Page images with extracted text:
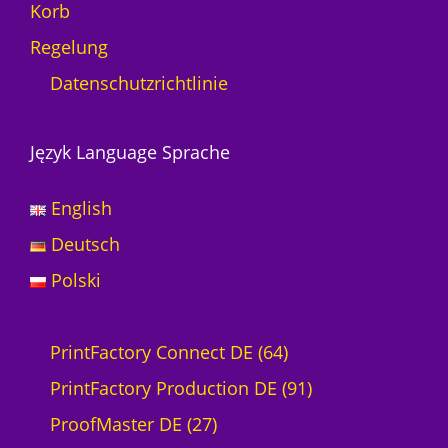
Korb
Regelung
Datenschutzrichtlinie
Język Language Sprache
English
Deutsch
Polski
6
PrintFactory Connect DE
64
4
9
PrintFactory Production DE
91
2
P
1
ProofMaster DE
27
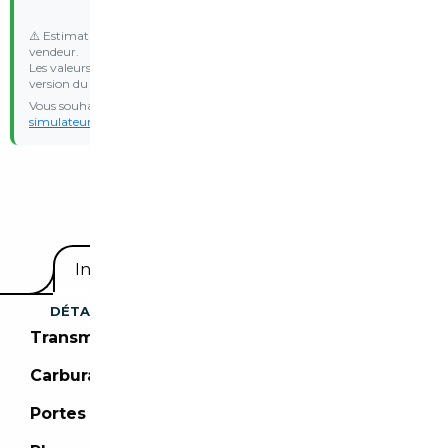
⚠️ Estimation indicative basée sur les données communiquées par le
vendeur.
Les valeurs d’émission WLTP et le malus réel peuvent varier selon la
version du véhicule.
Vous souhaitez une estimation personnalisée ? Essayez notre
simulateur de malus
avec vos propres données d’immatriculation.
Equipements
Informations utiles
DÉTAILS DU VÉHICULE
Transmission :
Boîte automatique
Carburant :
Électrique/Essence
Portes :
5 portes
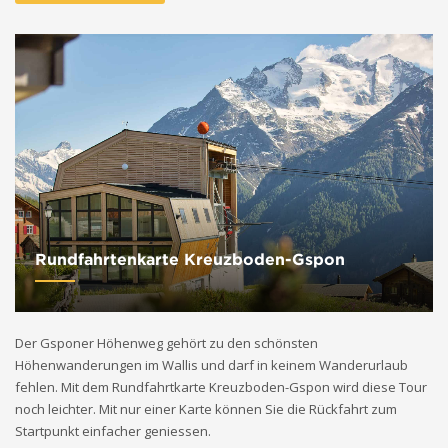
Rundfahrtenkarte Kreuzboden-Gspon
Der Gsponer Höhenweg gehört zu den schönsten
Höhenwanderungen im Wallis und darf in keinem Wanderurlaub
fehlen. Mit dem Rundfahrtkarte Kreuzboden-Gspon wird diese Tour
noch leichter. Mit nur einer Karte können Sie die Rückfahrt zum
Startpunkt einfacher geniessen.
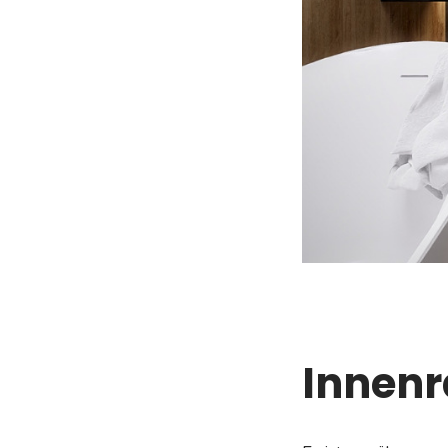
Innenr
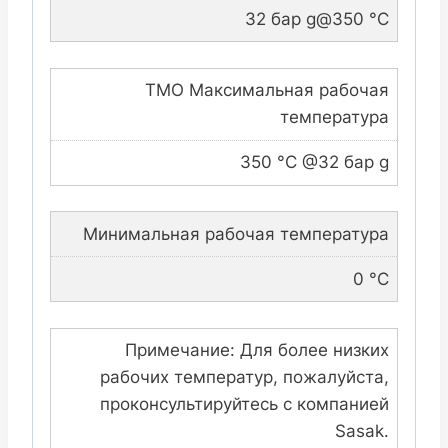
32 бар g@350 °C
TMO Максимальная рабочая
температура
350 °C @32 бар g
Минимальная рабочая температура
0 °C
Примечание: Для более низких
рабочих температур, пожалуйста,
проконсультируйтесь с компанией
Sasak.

- Activity -
Print every line of text from the records above verbatim, leaving the pictures out.

- Response for this exercise -
Korb
Regelung
Datenschutzrichtlinie
Język Language Sprache
English
Deutsch
Polski
6
PrintFactory Connect DE
64
4
9
PrintFactory Production DE
91
2
P
1
ProofMaster DE
27
⚠️ Estimation indicative basée sur les données communiquées par le
vendeur.
Les valeurs d’émission WLTP et le malus réel peuvent varier selon la
version du véhicule.
Vous souhaitez une estimation personnalisée ? Essayez notre
simulateur de malus
avec vos propres données d’immatriculation.
Equipements
Informations utiles
DÉTAILS DU VÉHICULE
Transmission :
Boîte automatique
Carburant :
Électrique/Essence
Portes :
5 portes
Rundfahrtenkarte Kreuzboden-Gspon
Der Gsponer Höhenweg gehört zu den schönsten
Höhenwanderungen im Wallis und darf in keinem Wanderurlaub
fehlen. Mit dem Rundfahrtkarte Kreuzboden-Gspon wird diese Tour
noch leichter. Mit nur einer Karte können Sie die Rückfahrt zum
Startpunkt einfacher geniessen.
Innenr
32 бар g@350 °C
TMO Максимальная рабочая
температура
350 °C @32 бар g
Минимальная рабочая температура
0 °C
Примечание: Для более низких
рабочих температур, пожалуйста,
проконсультируйтесь с компанией
Sasak.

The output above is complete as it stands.